The block assembler builds a candidate block: it takes the current chain tip, gathers validated transactions from the mempool, orders them, adds the coinbase, computes the Merkle root, and forms the header for the proof-of-work search (see [Blocks](/bitcoin-protocol-documentation/specification/blocks.md)). As new transactions arrive it updates the candidate and its Merkle root.

## Mining

Mining performs the proof-of-work search over the candidate header: the 80-byte header is double-SHA-256 hashed and compared to the target; the nonce is incremented (and, when exhausted, the coinbase extra-nonce changed) until the hash meets the target. On finding a solution the node propagates the block over the [BSN](#bitcoin-server-network-bsn); other nodes validate and extend it. See [Blocks — Proof of work](/bitcoin-protocol-documentation/specification/blocks.md#proof-of-work).

## Block validation

When a node learns of a new block it validates it against the block-level consensus rules ([Blocks](/bitcoin-protocol-documentation/specification/blocks.md), [Consensus Rules](/bitcoin-protocol-documentation/specification/consensus-rules.md)): the header and proof of work, then every transaction, then the Merkle root against the header. Transactions already validated need not be rechecked. On success the node adopts the block as the new chain tip and builds on top of it. A block is rejected if it violates a consensus rule, awards more than subsidy + fees, contains an invalid transaction, has invalid proof of work, or has an invalid timestamp.

**Orphan blocks.** When two nodes find a solution at nearly the same time the network briefly holds two candidate tips; the fork resolves when the next block extends one of them, and the block on the abandoned tip is orphaned. Nodes always build on the chain with the most cumulative work.

## Chain tracking

The node stores every block header from Genesis to the current tip and tracks the longest valid chain. When a peer announces a block it triggers download and validation; if the node has fallen behind it downloads and validates the missing blocks to rejoin the tip. It keeps the mempool and UTXO set aligned with the active tip and tracks competing candidate tips so temporary forks are handled correctly.

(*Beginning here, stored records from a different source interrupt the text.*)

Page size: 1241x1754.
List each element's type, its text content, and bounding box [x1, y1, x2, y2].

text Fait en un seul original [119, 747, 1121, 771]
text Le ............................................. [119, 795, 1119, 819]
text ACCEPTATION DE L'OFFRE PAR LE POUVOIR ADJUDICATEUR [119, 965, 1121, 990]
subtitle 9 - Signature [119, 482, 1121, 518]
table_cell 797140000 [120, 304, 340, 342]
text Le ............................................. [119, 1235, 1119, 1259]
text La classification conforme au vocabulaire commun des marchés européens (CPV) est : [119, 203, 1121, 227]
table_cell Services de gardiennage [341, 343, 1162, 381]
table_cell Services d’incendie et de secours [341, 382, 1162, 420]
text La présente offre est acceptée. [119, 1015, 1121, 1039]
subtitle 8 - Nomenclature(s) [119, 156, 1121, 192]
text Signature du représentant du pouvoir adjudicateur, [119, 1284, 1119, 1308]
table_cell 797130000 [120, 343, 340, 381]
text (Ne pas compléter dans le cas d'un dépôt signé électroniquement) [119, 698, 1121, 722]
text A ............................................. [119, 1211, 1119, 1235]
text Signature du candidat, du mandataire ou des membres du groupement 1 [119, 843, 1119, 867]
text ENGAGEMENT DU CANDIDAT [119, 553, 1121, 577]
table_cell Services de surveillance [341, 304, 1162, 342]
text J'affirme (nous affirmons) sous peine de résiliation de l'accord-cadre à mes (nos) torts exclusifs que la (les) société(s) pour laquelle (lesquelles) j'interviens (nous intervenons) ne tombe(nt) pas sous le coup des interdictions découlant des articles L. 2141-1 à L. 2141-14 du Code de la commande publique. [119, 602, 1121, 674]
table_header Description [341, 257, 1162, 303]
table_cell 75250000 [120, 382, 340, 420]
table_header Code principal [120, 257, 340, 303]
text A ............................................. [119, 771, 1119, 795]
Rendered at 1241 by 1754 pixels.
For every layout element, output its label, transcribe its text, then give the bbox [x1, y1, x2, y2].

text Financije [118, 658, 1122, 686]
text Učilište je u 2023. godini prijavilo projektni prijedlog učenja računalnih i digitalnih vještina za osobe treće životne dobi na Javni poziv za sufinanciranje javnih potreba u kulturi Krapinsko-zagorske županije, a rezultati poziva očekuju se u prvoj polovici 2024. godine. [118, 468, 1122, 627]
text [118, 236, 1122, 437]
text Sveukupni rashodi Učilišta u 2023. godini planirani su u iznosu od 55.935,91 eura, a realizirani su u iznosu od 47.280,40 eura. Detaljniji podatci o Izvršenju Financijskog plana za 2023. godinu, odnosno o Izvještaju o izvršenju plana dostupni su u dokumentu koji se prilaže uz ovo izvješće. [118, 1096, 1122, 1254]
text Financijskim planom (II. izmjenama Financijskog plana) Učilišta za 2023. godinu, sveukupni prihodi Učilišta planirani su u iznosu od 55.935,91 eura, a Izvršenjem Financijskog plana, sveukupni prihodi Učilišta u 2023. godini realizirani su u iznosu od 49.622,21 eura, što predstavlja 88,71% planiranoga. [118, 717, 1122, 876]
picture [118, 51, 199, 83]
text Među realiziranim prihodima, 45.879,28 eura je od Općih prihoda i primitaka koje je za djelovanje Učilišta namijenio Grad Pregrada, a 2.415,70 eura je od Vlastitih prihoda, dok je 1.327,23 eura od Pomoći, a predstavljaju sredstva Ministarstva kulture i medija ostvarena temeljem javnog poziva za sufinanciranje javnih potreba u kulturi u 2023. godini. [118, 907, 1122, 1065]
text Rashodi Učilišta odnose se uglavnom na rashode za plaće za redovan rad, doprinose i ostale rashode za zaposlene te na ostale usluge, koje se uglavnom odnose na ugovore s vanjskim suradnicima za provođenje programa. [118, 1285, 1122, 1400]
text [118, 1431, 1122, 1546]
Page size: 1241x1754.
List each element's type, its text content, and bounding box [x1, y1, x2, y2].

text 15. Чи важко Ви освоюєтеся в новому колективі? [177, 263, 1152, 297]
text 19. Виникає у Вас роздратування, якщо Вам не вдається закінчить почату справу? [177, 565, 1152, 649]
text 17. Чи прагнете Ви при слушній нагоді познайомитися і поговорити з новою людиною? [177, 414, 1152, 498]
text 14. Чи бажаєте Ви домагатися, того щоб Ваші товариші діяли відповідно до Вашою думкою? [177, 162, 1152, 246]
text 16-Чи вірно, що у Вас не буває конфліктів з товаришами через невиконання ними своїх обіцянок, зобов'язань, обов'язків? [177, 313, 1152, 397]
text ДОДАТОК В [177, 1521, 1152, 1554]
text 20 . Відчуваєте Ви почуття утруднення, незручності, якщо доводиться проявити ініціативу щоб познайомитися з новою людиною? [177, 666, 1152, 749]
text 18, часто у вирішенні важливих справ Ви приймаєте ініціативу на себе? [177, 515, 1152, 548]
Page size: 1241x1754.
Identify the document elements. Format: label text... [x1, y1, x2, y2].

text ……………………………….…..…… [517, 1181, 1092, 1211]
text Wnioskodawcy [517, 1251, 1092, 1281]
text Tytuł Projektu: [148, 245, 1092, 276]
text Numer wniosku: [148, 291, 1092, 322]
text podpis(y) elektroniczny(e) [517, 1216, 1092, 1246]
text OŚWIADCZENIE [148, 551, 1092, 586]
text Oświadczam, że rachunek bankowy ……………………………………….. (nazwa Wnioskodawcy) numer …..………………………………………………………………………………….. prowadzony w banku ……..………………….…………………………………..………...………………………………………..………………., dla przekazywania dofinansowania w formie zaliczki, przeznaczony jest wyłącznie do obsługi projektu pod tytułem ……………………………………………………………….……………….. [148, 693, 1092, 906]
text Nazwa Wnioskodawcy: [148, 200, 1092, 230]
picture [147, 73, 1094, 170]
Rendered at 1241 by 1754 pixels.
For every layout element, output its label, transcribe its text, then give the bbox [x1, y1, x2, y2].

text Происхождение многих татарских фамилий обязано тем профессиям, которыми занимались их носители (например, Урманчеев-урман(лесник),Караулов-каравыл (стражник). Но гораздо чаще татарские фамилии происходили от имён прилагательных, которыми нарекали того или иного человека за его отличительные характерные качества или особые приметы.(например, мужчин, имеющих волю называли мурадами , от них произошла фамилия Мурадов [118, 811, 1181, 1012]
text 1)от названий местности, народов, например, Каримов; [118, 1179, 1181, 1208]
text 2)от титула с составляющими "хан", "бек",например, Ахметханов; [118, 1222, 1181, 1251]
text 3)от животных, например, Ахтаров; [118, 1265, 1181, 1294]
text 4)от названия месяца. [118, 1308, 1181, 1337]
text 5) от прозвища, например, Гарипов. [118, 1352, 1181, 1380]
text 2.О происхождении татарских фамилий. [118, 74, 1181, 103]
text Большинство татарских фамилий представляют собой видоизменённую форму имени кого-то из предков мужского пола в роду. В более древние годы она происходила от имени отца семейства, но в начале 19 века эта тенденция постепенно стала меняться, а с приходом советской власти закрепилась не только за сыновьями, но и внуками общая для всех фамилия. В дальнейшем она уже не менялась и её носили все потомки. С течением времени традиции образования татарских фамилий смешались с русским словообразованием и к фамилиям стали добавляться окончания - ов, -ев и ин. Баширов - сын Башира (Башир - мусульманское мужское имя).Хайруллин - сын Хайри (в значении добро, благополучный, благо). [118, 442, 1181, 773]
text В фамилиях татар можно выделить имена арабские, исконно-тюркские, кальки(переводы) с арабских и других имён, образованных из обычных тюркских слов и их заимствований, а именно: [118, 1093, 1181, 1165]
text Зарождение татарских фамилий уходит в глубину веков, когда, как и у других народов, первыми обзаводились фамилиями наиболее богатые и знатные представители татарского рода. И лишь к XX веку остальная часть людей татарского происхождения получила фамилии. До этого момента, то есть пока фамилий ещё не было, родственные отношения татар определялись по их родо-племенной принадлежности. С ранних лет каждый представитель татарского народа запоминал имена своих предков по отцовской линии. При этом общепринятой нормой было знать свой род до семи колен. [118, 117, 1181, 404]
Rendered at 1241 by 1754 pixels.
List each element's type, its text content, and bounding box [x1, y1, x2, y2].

## Bitcoin Server Network (BSN)

The BSN is the node's peer-to-peer message layer. It maintains connections to peers and distributes and retrieves new blocks, new transactions, chain state, and (on demand) block headers and full blocks. Every node performs the same role. Block-header clients connect the same way but store only headers.

## Pruning

A node may prune historical transaction data from disk once it no longer needs that data for the policies it implements (validating new transactions primarily requires the [UTXO set](#utxo-set)). Pruning does **not** by itself preserve the ability to serve SPV Merkle proofs for deleted transactions: reconstructing an inclusion proof requires either the full transaction list for the block or retained intermediate Merkle hashes for the path. A pruned node that discards those data can still validate new blocks against the UTXO set, but cannot rebuild arbitrary historical SPV proofs unless it stored them (see [Light Clients and SPV](/bitcoin-protocol-documentation/implementation-notes/light-clients-and-spv.md)).

{% hint style="info" %}
The white paper notes that transactions may be discarded to save disk space: a proof of the previous transaction can be kept and the rest pruned, allowing the chain to continue without the full transaction history.